As part of an upcoming series of articles on reloading, Carteach dialed up Lee Precision on the confusatron and ordered up a bunch of gear that any new hand loader might set themselves up with. Plunking down my hard earned Plasti-cash, a great big pile-o-goodies was purchased.
Lee Precision has been in the business of supplying gear to hand loaders for a long... long... LONG... time. My own adventures in reloading began at the tender age of 13 with a Lee Loader, a big mallet, and a part of the barn my Dad didn't mind me blowing up. That Lee Loader was the only way a poor kid could shoot a lot. Dad would supply lots of .22 for rodent control, but anything else was on my dime.
To this day, the Carteach reloading bench (Okay... it's more like a shop) still has it's fair share of Lee reloading gear in use. It's not just for beginners. There may be better quality hand loading tools in some cases, but there probably isn't a better value out there. Once the tool can do the job, everything else is just shine and convenience.
It's with that in mind that I unboxed a new Lee Ergo-prime this morning. It's the latest and greatest hand priming tool offered by Lee, and may take the place of my venerable Lee Auto prime. Shown here side by side, whats not plain is just how many shell cases have been primed on my beloved Auto-Prime. Conservatively.... tens of thousands of cases have found their way onto this gadget. At a guess, perhaps three thousand a year for the last twenty years or so. Everything that didn't get primed on the Progressive, was done by hand on the old Lee unit.
Now, Lee has updated and upgraded their old standby. They still offer the Auto Prime, and it's as popular as ever. Still, there was room for improvement in both safety and ease of use. Lee made those changes and called it 'The Ergo-Prime'. The older Auto Prime was not supposed to be used with all makes of primer, most notably leaving Federal's offering by the wayside. Supposedly there was a danger in using the Federal primers on the Auto Prime. In addition, there are specific limits to the number of other brand primers which should loaded into the Auto Prime, according to Lee.
The new Ergo-Prime has none of those limitations. Through an interesting design, the actual priming operation is done on a different 'plane' than the primer tray. With each hand motion, a primer is seated into the case while another is 'elevated' to the primer ram feed for the next case. This can make for an occasional miss, with a second (no pressure) squeeze being needed to feed the next primer (This may smooth out with use).
The Auto Prime had another limitation.... it's ergonomics. The primer is seated with thumb pressure on that unit, and after a few hundred primers even Superman's thumbs would get tired. The Ergo-Prime uses the entire hand in a natural squeezing motion to seat the primer, a powerful and easy operation.
In use, primers are laid into the feed tray right from the primer box. If needed, the primer tray is a 'flip-tray', and shaking the primers gently will turn them over into the proper orientation. I'll say, in all honestly, that Lee's take on a flip-tray here is not nearly as smooth and easy to use as RCBS's. It works, just not as fast, nor without a small amount of fiddly poking at recalcitrant primers. There is a learning curve, as a slower smoother motion in working the flip-tray makes it work better.
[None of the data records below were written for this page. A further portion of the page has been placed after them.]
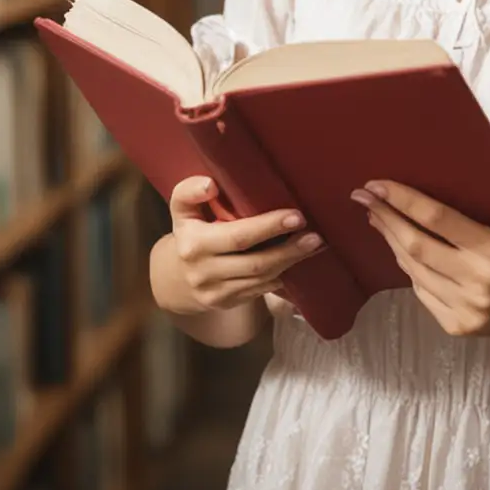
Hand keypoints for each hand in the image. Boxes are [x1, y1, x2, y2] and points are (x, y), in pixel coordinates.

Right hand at [164, 176, 323, 314]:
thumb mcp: (181, 209)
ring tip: (313, 247)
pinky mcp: (226, 304)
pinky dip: (280, 277)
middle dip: (289, 249)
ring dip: (290, 263)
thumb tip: (212, 185)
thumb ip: (189, 192)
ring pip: (261, 279)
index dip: (269, 227)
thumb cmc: (188, 232)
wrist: (174, 278)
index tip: (297, 215)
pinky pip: (259, 291)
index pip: (238, 236)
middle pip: (256, 262)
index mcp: (194, 243)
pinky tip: (296, 264)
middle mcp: (204, 271)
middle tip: (315, 236)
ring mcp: (215, 292)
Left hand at [353, 181, 489, 337]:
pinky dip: (410, 271)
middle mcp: (477, 280)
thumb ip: (458, 222)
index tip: (375, 185)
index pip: (436, 217)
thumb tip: (407, 203)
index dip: (402, 199)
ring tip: (380, 222)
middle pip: (416, 246)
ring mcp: (467, 308)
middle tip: (364, 199)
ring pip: (414, 271)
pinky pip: (422, 293)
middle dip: (386, 219)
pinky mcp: (459, 327)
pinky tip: (403, 254)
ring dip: (392, 243)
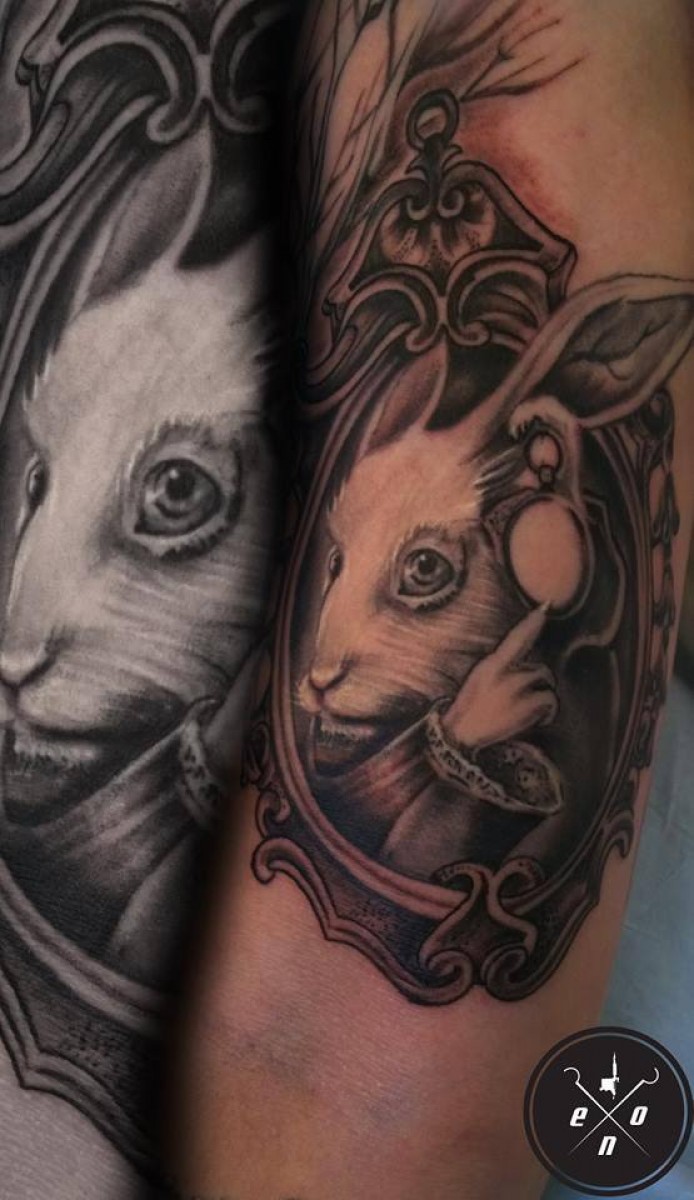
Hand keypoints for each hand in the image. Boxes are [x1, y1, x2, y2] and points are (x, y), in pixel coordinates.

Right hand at [441, 606, 557, 750]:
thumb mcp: (479, 680)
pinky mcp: (526, 706)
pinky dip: (548, 712)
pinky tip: (536, 720)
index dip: (531, 623)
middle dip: (538, 683)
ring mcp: (515, 688)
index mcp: (491, 664)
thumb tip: (524, 667)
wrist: (459, 736)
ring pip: (546, 683)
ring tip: (528, 712)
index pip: (515, 638)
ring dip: (543, 698)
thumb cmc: (470, 709)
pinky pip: (550, 701)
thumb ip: (499, 668)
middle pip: (539, 668)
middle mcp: (504, 672)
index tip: (545, 607)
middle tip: (524, 701)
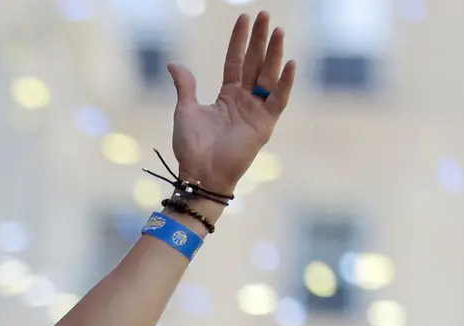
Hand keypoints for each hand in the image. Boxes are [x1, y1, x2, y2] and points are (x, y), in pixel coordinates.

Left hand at [166, 11, 295, 194]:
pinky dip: (285, 83)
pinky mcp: (265, 125)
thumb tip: (173, 63)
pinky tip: (290, 63)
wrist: (200, 173)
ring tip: (279, 31)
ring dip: (274, 54)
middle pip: (255, 63)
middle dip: (261, 39)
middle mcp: (245, 100)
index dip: (239, 41)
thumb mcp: (186, 110)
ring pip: (268, 76)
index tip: (244, 18)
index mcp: (227, 95)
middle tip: (266, 15)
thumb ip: (186, 85)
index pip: (235, 61)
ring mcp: (256, 111)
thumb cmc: (192, 147)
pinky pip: (278, 100)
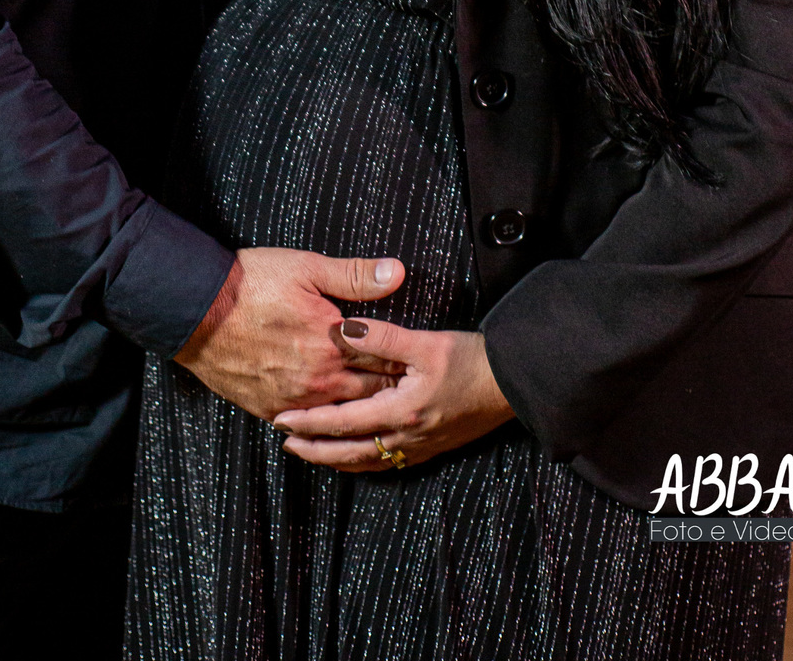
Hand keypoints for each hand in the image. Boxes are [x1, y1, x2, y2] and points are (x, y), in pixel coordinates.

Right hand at [173, 248, 405, 420]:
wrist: (195, 310)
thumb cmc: (251, 283)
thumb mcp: (306, 268)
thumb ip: (355, 275)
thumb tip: (397, 272)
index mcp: (333, 344)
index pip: (384, 361)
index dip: (404, 363)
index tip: (422, 367)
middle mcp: (318, 380)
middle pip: (368, 394)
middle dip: (388, 391)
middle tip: (410, 393)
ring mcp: (293, 400)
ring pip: (341, 415)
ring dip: (359, 411)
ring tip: (381, 413)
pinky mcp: (269, 409)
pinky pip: (307, 426)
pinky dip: (324, 424)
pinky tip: (336, 423)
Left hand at [272, 319, 514, 471]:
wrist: (510, 385)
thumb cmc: (470, 361)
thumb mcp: (426, 343)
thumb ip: (382, 338)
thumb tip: (343, 328)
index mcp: (400, 411)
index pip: (343, 422)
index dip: (310, 422)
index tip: (282, 419)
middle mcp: (406, 436)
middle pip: (349, 451)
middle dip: (315, 449)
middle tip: (286, 442)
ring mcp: (418, 446)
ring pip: (366, 462)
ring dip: (335, 458)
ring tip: (311, 452)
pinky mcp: (430, 447)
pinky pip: (386, 463)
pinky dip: (361, 462)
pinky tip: (354, 456)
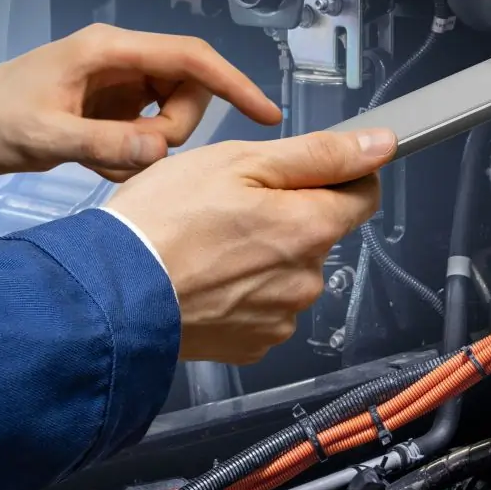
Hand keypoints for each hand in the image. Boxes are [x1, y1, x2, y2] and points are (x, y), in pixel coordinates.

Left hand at [0, 25, 281, 184]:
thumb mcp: (44, 136)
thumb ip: (104, 144)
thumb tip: (161, 149)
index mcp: (109, 50)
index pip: (190, 57)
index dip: (233, 82)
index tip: (266, 113)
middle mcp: (119, 61)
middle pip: (187, 91)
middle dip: (171, 131)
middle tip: (130, 156)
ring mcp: (117, 86)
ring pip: (170, 117)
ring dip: (149, 148)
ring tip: (102, 163)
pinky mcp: (110, 109)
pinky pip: (147, 134)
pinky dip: (132, 156)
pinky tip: (96, 164)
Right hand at [105, 128, 395, 363]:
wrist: (111, 296)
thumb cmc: (163, 222)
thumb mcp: (238, 161)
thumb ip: (317, 154)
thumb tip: (379, 146)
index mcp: (310, 228)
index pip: (363, 195)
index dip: (341, 174)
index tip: (309, 169)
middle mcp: (306, 279)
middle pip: (318, 234)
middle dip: (286, 216)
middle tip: (229, 206)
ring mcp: (280, 317)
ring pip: (287, 272)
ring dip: (261, 257)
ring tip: (207, 245)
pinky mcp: (252, 343)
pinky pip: (261, 308)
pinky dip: (240, 292)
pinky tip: (204, 279)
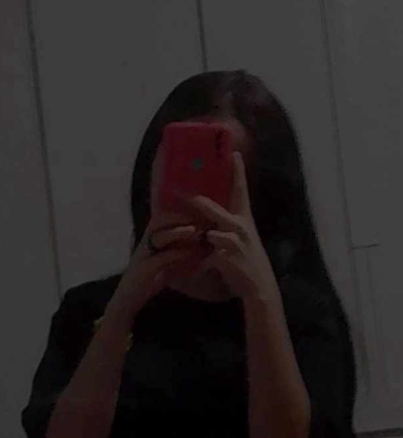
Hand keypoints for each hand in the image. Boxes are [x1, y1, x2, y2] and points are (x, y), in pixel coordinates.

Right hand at [105, 216, 201, 323]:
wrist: (126, 302)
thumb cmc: (146, 283)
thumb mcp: (162, 265)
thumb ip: (175, 254)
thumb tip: (197, 247)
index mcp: (147, 242)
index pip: (160, 219)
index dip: (178, 213)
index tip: (197, 213)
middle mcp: (143, 245)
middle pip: (157, 221)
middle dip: (178, 217)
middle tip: (198, 218)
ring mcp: (141, 257)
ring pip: (158, 236)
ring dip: (178, 231)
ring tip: (195, 231)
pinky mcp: (143, 271)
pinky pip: (160, 258)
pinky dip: (177, 253)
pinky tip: (191, 253)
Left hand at [179, 152, 278, 300]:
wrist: (258, 284)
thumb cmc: (246, 260)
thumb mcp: (240, 239)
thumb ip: (224, 227)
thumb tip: (208, 221)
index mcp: (243, 219)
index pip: (240, 191)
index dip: (237, 172)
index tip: (234, 153)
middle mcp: (241, 226)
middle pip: (214, 209)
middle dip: (195, 201)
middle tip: (179, 191)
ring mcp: (235, 241)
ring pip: (209, 233)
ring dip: (196, 237)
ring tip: (184, 237)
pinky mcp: (227, 257)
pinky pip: (207, 256)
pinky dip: (200, 262)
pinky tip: (197, 269)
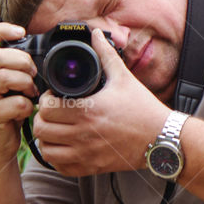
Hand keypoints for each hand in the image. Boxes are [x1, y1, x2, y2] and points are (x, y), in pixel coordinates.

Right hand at [0, 22, 39, 159]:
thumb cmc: (5, 109)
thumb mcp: (4, 84)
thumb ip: (11, 65)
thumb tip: (34, 46)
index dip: (2, 29)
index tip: (21, 32)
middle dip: (24, 62)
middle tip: (33, 73)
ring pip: (6, 77)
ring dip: (26, 83)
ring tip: (31, 92)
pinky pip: (16, 102)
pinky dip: (27, 106)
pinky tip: (26, 110)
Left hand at [33, 29, 169, 176]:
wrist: (162, 139)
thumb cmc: (143, 109)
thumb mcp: (123, 78)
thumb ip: (105, 54)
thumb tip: (96, 34)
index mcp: (88, 110)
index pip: (46, 108)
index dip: (44, 101)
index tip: (52, 98)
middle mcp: (84, 134)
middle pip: (41, 130)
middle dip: (42, 119)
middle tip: (51, 114)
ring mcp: (86, 154)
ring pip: (46, 151)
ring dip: (46, 140)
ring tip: (55, 130)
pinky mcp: (92, 168)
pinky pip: (61, 168)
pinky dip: (57, 159)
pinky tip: (64, 147)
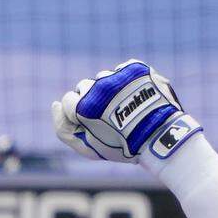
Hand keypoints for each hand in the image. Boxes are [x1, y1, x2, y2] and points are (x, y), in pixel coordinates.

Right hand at [52, 59, 199, 162]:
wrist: (163, 136)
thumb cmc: (124, 147)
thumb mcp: (89, 148)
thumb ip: (64, 129)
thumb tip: (54, 104)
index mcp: (85, 106)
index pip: (67, 102)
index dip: (79, 115)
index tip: (94, 124)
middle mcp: (99, 86)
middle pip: (84, 87)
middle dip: (94, 101)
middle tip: (112, 118)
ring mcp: (118, 75)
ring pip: (104, 78)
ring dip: (111, 91)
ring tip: (127, 108)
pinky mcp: (136, 68)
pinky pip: (124, 70)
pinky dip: (128, 81)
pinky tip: (136, 97)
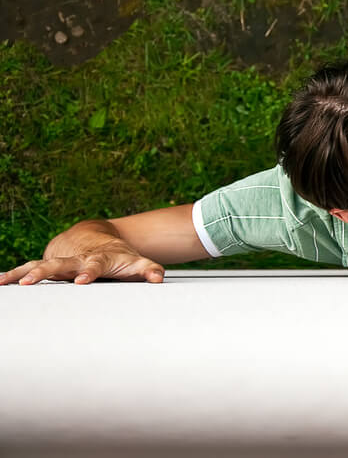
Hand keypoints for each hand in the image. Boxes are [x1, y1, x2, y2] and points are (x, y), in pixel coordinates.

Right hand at [0, 250, 164, 285]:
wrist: (98, 238)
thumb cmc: (118, 256)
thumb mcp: (136, 262)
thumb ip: (149, 270)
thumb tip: (159, 278)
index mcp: (99, 259)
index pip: (94, 265)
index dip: (89, 272)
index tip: (82, 280)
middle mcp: (77, 259)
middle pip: (60, 264)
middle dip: (46, 272)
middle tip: (31, 280)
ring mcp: (61, 262)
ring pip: (41, 265)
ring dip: (26, 273)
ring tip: (12, 282)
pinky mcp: (49, 265)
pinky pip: (28, 269)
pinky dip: (14, 274)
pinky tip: (1, 281)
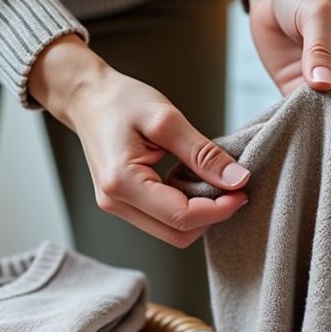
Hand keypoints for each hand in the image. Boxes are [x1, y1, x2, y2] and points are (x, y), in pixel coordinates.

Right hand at [27, 35, 249, 246]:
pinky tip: (193, 182)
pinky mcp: (123, 203)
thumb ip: (203, 153)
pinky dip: (184, 208)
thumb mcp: (166, 119)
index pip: (182, 217)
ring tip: (213, 182)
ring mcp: (117, 206)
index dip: (219, 209)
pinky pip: (161, 220)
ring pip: (171, 232)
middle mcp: (116, 203)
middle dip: (212, 216)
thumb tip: (237, 179)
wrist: (87, 97)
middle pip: (177, 234)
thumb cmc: (120, 100)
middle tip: (234, 188)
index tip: (243, 190)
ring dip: (199, 214)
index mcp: (123, 183)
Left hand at [247, 0, 330, 108]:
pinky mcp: (308, 91)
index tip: (313, 79)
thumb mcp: (315, 14)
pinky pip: (309, 111)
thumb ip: (319, 49)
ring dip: (311, 103)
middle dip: (324, 97)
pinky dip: (299, 108)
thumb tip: (323, 84)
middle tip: (303, 79)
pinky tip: (290, 94)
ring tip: (296, 81)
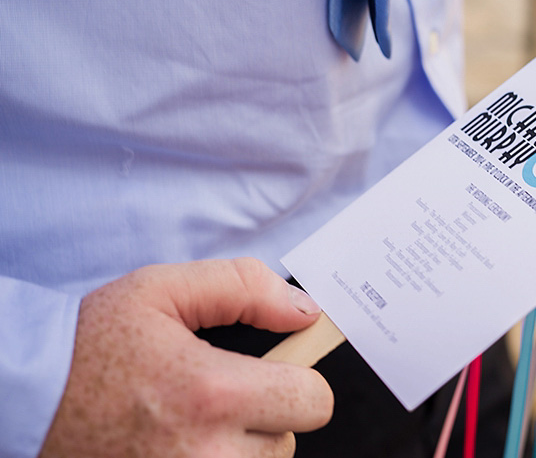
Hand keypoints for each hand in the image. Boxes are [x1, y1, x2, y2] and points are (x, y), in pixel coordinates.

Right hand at [40, 258, 332, 457]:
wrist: (26, 401)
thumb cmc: (91, 345)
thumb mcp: (162, 290)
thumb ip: (244, 288)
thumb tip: (304, 312)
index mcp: (212, 393)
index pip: (313, 401)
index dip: (298, 381)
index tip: (272, 372)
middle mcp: (206, 453)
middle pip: (287, 441)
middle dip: (266, 415)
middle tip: (220, 397)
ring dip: (241, 447)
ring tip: (194, 423)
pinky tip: (184, 444)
Seating primers with the Ergo-Prime is... nice. There is a very high amount of 'feel' to the operation, letting the user judge both seating pressure and depth easily. This takes a slight bit of getting used to, as the design presents quite a lot of leverage and power to the user. As I was priming Lake City military brass today, there were a few 'crimp' issues to overcome. Most of the brass had the military crimp swaged out, but not always to perfection. Some cases took extra effort to seat primers into. In a few cases, the $#@!&%$ crimp must have been missed, as the primer seating operation literally shaved away the crimp, damaging the primer at the same time. Out of the 450 once fired Lake City military cases primed in the course of roughly 45 minutes, 10 were lost to tight pocket/crimping issues. In Carteach's experience, this is not bad at all.
Does the tool work? Yes, without a doubt. Is it worth the asking price? Once again, yes, even when taking into account that a set of special shell holders must also be purchased. Will it replace the Fat Man's beloved Auto Prime? That remains to be seen. Let me load ten or twenty thousand rounds with it first, and we shall see.